Making an Upset plot

To visualize the results, we need to visualize associations between genera, and the number of times these links were found in the database. The matrix layout under the barplot allows UpsetR to effectively visualize these links.

To run UpsetR, we first need to process the data we collected previously, so that it is in a format that UpsetR can work with. Specifically, we will make a column filled with zeroes for each genus. Each association is encoded as a row. Values in the row are set to 1 depending on the genera participating in that association. We will also remove the other columns, since those cannot be used directly by UpsetR, but need to be added via a metadata dataframe. When running the code below, make sure to change the input and output parameters so they match the location of the exported data.


library(UpSetR)
library(viridis)

input <- "C:/Users/username/Input"
output <- "C:/Users/username/Output"

data <- read.csv(file.path(input, "propionate_matches.csv"), row.names="X", stringsAsFactors=FALSE)

upset_data <- data
for (target in data$Sugar.degradation){
  upset_data[[target]] <- 0
}
for (target in data$Propionate.formation){
  upset_data[[target]] <- 0
}
upset_data$Sugar.degradation <- NULL
upset_data$Propionate.formation <- NULL
upset_data$Network <- NULL

for (i in 1:nrow(data)){
  row <- data[i,]
  sugar_degrader <- data$Sugar.degradation[i]
  upset_data[[sugar_degrader]][i] <- 1
  propionate_producer <- data$Propionate.formation[i]
  upset_data[[propionate_producer]][i] <- 1
}

Next, we will create the metadata dataframe, so we can represent the molecules linked to each of the genera according to literature. We will also define some colorblind-friendly colours.
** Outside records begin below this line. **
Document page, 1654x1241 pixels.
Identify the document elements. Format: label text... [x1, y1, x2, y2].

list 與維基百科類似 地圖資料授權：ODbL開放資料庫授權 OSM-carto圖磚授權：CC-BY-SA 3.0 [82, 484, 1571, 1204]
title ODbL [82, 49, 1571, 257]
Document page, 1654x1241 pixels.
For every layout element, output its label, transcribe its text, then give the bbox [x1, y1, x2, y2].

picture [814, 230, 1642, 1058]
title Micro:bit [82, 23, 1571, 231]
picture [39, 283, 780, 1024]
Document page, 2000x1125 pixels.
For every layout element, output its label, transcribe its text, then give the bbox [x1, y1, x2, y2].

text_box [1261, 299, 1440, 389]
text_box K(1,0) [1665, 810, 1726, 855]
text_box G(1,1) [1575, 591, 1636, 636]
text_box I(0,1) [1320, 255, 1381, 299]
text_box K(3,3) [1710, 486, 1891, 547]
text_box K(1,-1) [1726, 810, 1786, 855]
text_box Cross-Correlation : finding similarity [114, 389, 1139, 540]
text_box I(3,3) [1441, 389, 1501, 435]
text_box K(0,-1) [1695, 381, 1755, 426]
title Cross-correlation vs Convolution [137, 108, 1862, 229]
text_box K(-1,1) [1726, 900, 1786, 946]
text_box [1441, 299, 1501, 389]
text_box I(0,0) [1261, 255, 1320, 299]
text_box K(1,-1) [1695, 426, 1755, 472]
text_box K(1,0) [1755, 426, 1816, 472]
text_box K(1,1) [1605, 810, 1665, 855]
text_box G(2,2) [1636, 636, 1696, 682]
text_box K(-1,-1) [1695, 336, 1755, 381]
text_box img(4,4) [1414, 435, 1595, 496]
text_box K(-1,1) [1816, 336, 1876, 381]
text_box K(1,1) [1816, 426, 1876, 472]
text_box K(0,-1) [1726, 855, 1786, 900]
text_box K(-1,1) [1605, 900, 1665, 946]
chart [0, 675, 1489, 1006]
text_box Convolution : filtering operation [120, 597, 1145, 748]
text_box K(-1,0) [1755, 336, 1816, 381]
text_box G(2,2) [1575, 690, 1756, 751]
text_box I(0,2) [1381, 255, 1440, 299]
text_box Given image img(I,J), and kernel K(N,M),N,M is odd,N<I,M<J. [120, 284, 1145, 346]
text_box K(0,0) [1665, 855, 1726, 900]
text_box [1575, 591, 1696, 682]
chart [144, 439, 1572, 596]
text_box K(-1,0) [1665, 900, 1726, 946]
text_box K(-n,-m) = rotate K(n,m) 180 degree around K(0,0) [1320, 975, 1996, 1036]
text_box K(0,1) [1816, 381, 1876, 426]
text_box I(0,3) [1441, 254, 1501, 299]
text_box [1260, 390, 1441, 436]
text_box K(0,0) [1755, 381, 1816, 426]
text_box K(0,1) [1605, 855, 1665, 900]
metadata <- data.frame(Sets=c("Lactobacillus",
                              "Bacteroides",
                              "Escherichia",
                              "Blautia",
                              "Anaerostipes",
                              "Roseburia",
                              "Clostridium",
                              "Listeria"))
metadata$Substrate <- c('lacp',
                        'fuc',
                        'fucother',
                        'fucp',
                        'fuc',
                        'fucp',
                        'other',
                        'fucp')
# need to manually define sets
colours <- viridis(5)

The last part is then to create the Upset plot and save it to a PDF file.


pdf(file=file.path(output, "Figure2b_propionate_matches.pdf"), width=6, height=5, onefile=FALSE) 
upset(upset_data, nsets=20, 
      set.metadata = list(data=metadata, 
      plots=list(list(type="matrix_rows", column="Substrate", alpha=0.5,
      colors=c(fuc = colours[[1]], 
      fucp = colours[[2]],
      lacp = colours[[3]],
      other = colours[[4]],
      fucother = colours[[5]])))))
dev.off()

The results should look similar to the image below, although these values are only shown for 5 Animal data sets. Here, Roseburia had the most associations that could potentially be linked to propionate production. We later manually added a legend that visualized the propionate pathway.

An Upset plot showing counts of propionate associations for five gut microbiome studies.
Figure 1: Counts of propionate associations for five gut microbiome studies.